Longstanding interpersonal trauma, such as child abuse or domestic violence, can lead to a more pervasive, longstanding type of PTSD called complex PTSD. This produces broad difficulties with attention, emotion, self-perception, interpersonal relationships, and self-regulation in addition to the core symptoms of PTSD (Herman JL. Trauma and Recovery. New York: Basic Books; 1992).
Treatment of PTSD
The most effective treatment for PTSD is psychotherapy. The key ingredients of effective psychotherapy for PTSD include psychoeducation about trauma and its effects, providing safety and support, and then helping patients to confront painful memories of the trauma. Therapies that do not specifically address the trauma are not usually effective (Bisson J and Andrew M. Psychological treatment of post-traumatic stress disorder (PTSD). Cochrane Database of Systematic Reviews 2007, CD003388). (See “Four Evidence-Based Treatments for PTSD” for more details on effective psychotherapies.)
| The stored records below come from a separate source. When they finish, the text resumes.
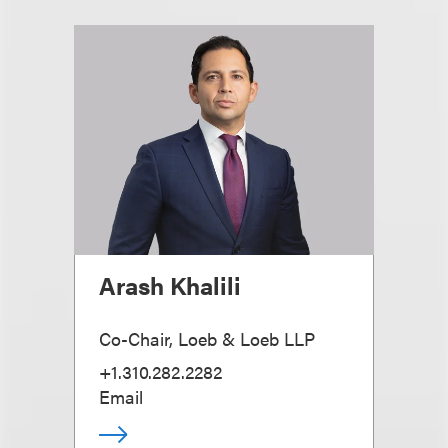
Arash Khalili
Co-Chair, Loeb & Loeb LLP
+1.310.282.2282
Email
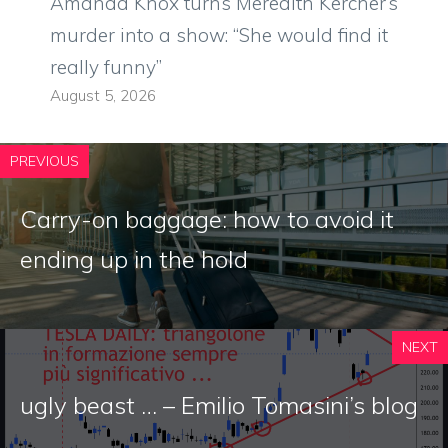
Amanda Knox turns Meredith Kercher’s
murder into a show: “She would find it
really funny”
August 5, 2026
PREVIOUS
Carry-on baggage: how to avoid it
ending up in the hold
NEXT
ugly beast … – Emilio Tomasini’s blog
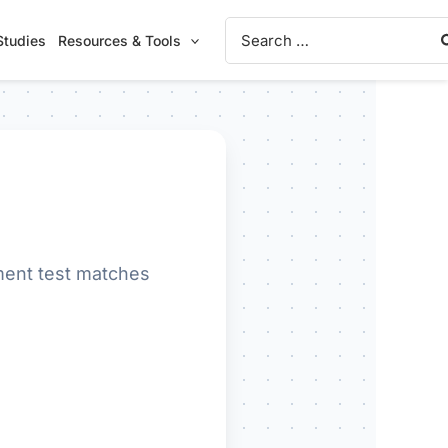
Search
Studies
Resources & Tools
for:
ment test matches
Medications can be useful adjuncts to therapy, and may include antidepressants and specialized medications, such as prazosin (Minipress) for the treatment of nightmares. Medications such as beta-blockers may be useful to prevent PTSD, if given immediately after a traumatic event, though more research on this is needed.
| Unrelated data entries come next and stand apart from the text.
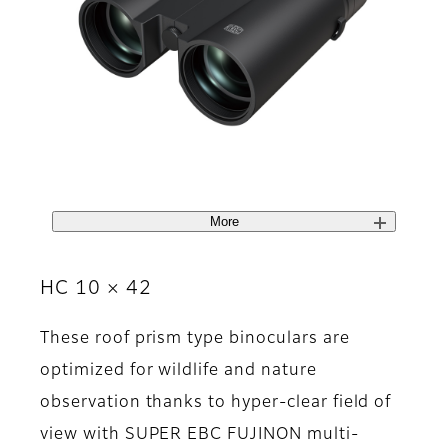
More
HC 10 × 42
These roof prism type binoculars are
optimized for wildlife and nature
observation thanks to hyper-clear field of
view with SUPER EBC FUJINON multi-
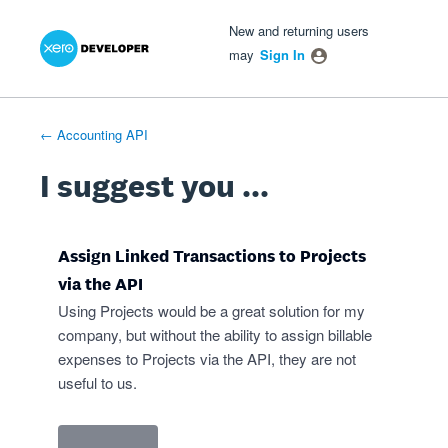
Xero Product Ideas homepage
- opens in new tab
- opens in new tab
- opens in new tab
Skip
New and returning users
to
may
Sign In
content
← Accounting API
I suggest you ...
Assign Linked Transactions to Projects
via the API
Using Projects would be a great solution for my
company, but without the ability to assign billable
expenses to Projects via the API, they are not
useful to us.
TCRBH’s Take: PTSD can be especially difficult to diagnose and treat for several reasons, among which may be the presence of coexisting conditions and the variable time frames in which symptoms develop. Also, depending on the type of trauma and type of exposure, it’s important to assess for traumatic brain injury. There is evidence that indicates that PTSD is associated with an elevated risk of suicide, so it is especially important to focus on safety right from the start of treatment (and to start treatment as early as possible). And it’s important to understand the cultural or other meaningful contexts of the individual’s life. That is, to treat a veteran with PTSD, you should understand military culture. Similarly, it’s important to understand how being of a particular ethnicity, gender, or age, for example, effects that individual’s experience.